In both projects (Java/C++), the main goal is to provide a tool for working with composite annotations, which are “super-structures” composed on multiple RDF triples. Composite annotations are designed to address the limitations of current annotation systems in CellML and SBML. We have previously described the benefits and use cases of composite annotations [1, 3].

References

1: John H Gennari, Maxwell L Neal, Michal Galdzicki, and Daniel L Cook. Multiple ontologies in action: composite annotations for biosimulation models. Journal of biomedical informatics, 44(1):146–154, 2011.
2: Maxwell L Neal, Christopher T Thompson, Karam G Kim, Ryan C James, Daniel L Cook, Brian E Carlson, and John H Gennari. SemGen: a tool for semantics-based annotation and composition of biosimulation models. Bioinformatics, 35(9):1600–1602, 09 2018. doi:10.1093/bioinformatics/bty829.

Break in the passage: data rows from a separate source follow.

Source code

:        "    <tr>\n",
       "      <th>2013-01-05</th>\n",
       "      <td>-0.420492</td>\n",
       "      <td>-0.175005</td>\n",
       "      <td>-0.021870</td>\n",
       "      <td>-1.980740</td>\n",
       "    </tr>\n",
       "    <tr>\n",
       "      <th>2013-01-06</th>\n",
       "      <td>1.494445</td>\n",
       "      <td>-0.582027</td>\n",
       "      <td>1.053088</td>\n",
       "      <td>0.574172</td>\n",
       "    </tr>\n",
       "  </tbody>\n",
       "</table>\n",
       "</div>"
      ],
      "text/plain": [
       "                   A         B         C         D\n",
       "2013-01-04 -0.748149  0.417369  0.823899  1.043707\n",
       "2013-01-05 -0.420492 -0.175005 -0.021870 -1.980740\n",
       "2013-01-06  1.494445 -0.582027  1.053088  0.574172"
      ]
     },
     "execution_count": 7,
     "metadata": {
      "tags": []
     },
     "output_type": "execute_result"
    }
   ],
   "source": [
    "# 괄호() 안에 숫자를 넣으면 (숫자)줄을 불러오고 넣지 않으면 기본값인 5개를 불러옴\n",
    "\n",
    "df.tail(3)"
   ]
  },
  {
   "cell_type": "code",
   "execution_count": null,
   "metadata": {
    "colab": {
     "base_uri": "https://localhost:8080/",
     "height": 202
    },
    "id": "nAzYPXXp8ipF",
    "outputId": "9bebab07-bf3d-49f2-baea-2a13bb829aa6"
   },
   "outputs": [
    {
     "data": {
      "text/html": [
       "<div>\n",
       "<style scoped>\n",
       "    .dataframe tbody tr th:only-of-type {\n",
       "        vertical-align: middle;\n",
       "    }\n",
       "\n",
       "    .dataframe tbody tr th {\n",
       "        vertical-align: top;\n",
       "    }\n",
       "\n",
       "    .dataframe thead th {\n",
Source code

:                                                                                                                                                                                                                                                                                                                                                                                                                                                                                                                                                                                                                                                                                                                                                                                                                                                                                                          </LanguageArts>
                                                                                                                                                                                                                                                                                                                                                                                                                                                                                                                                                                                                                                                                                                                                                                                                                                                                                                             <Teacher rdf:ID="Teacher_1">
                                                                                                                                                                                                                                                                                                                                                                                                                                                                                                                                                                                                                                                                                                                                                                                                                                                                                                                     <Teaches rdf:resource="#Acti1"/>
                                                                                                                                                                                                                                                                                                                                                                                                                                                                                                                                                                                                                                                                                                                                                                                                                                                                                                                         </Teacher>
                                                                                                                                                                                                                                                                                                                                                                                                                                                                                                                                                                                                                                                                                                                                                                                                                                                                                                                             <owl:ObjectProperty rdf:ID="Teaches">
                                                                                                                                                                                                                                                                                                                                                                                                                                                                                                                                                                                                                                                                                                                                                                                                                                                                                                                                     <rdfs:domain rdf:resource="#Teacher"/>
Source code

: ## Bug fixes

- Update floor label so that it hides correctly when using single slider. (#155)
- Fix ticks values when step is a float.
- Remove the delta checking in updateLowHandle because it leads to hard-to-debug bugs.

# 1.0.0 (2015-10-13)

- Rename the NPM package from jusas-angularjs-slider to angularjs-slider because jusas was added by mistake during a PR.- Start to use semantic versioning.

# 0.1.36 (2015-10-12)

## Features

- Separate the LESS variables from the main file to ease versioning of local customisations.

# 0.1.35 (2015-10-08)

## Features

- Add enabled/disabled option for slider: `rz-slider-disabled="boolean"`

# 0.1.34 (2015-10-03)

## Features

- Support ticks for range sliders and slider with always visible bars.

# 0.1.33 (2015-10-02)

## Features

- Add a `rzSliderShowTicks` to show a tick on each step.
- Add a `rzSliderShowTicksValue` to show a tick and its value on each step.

3: Maxwell Lewis Neal, Matthias König, David Nickerson, Göksel Mısırlı, Reza Kalbasi, Andreas Dräger, Koray Atalag, Vijayalakshmi Chelliah, Michael T Cooling, Daniel L Cook, Sharon Crook, Miguel de Alba, Samuel H Friedman, Alan Garny, John H Gennari, Padraig Gleeson, Martin Golebiewski, Michael Hucka, Nick Juty, Chris Myers, Brett G Olivier, Herbert M Sauro, Martin Scharm, Jacky L Snoep, Vasundra Touré, Anil Wipat, Olaf Wolkenhauer, and Dagmar Waltemath. Harmonizing semantic annotations for computational models in biology. Briefings in Bioinformatics, 20(2):540–550, 11 2018. doi:10.1093/bib/bby087.